Mumpung belum terlambat, mulailah saat ini untuk serius dalam membangun mega proyek terbesar dalam hidup. Proyek ini kita sebut saja proyek menshalehkan anak. Untuk menggarap proyek dengan maksimal dan sesuai cita cita yang dikehendaki, harus ada siteplan. Harus ada tujuan dan tau caranya mewujudkan tujuan tersebut. Tentu dalam prosesnya akan menyita semua yang kita punya; waktu, tenaga, pikiran dan psikis kita. Namun perjuangan itu tak akan mengkhianati hasilnya. Apa yang diperjuangkan semata mata ikhlash karena Allah, pasti dibalas dengan pahala luar biasa. Ketika menemukan masalah dan hambatan yang rumit, tentu akan Allah tuntun dalam menemukan solusinya. Hingga akhirnya Allah mentakdirkan anak anak kita, menjadi orang-orang bertaqwa.
Suami istri mesti merancang bersama sama dalam mencetak anak anak shaleh. Misalnya sudah disiapkan apa saja yang akan menunjang si anak shaleh dan mahir dalam bidang apa. Anak kedua, diproyeksikan sebagai ahli di bidang apa. Anak ketiga, keempat dan seterusnya. Harus dirancang dan direncanakan semuanya guna mewujudkan terbinanya anak anak yang shaleh shalehah.
Kami tak bisa apa apa, pemahaman agama masih minim, keshalehan juga pas pasan, jadi harus bagaimana?
Jika kita berada di titik tersebut, maka yang pertama, jangan biarkan diri kita terus terusan di titik itu. Sebagai ayah dan ibu, berjuanglah memperbaiki amal amal sehari hari. Berjuanglah memahami dan terus mengkaji Al-Quran. Berjuanglah untuk menjadi teladan kebaikan dan keshalehan.
Anak adalah peniru yang ulung. Ia melihat dan mengingat apa saja yang dilakukan oleh ayah ibunya. Di tahapan berikutnya, anak akan mengimitasi apapun yang dia terima dari ayah ibunya. Perlakuan perlakuan ayah ibunya akan membentuk mental dan perilaku si anak. Perlakuan ayah ibu, mempengaruhi perilaku anak-anaknya.

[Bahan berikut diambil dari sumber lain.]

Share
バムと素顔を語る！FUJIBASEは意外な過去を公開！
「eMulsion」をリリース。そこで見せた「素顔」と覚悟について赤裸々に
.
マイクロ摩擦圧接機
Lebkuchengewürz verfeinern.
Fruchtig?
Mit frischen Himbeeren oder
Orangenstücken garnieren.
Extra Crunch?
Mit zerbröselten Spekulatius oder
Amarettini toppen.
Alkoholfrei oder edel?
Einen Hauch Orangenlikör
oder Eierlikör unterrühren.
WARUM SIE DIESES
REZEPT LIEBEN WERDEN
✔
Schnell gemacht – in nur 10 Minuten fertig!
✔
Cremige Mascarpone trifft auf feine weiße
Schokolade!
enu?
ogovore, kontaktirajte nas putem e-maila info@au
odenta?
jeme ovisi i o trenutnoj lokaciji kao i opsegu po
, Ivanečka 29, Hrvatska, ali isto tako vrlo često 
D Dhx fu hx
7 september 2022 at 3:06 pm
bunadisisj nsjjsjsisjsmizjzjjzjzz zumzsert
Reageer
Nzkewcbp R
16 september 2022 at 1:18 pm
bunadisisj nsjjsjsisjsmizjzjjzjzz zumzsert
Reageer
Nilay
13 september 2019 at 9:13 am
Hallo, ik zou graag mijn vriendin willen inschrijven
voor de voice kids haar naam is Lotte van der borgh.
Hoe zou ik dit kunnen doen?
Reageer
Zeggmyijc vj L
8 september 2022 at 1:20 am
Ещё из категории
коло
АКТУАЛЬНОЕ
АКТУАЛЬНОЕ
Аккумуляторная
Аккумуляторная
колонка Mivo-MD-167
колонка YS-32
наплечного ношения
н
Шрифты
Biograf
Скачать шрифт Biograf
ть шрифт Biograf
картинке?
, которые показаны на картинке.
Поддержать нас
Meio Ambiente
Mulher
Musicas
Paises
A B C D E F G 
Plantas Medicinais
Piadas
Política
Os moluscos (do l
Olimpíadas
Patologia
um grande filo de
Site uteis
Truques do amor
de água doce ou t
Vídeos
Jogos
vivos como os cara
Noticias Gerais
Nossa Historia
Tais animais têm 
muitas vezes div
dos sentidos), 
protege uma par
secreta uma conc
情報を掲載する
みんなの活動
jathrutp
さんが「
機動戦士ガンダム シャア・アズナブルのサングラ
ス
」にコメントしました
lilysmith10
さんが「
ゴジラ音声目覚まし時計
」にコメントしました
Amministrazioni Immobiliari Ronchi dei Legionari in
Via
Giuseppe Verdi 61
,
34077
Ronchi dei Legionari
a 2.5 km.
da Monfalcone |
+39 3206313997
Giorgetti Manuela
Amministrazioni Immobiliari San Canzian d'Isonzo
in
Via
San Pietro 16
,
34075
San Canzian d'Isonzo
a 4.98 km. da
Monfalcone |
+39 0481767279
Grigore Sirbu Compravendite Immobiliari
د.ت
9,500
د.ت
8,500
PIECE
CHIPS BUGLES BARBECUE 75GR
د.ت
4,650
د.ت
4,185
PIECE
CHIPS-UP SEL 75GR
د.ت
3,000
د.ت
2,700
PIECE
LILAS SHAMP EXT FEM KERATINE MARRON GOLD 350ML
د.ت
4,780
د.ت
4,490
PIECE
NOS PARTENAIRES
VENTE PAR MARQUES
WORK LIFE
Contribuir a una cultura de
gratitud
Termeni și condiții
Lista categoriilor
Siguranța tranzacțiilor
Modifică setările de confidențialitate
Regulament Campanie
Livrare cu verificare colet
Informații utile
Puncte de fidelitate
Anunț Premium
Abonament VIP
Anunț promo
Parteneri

Ketika kita sudah merumuskan visi yang akan diwujudkan, maka sampaikan juga harapan dan doa doa itu kepada anak kita.
Jelaskan bahwa ayah ibunya menyayangi anaknya. Dorong anak agar mampu bergerak ke arah yang sudah kita rancang. Terus support ia agar bisa kokoh. Luangkan waktu untuk bicara, bermain dan belajar dengan anak. Terus ingatkan si anak agar masuk ke dalam pikiran bawah sadarnya. Pikiran tersebut akan berfungsi mengaktifkan daya geraknya. Tak ada ikhtiar yang sia sia. Jika anak belum sesuai harapan, terus saja berikhtiar.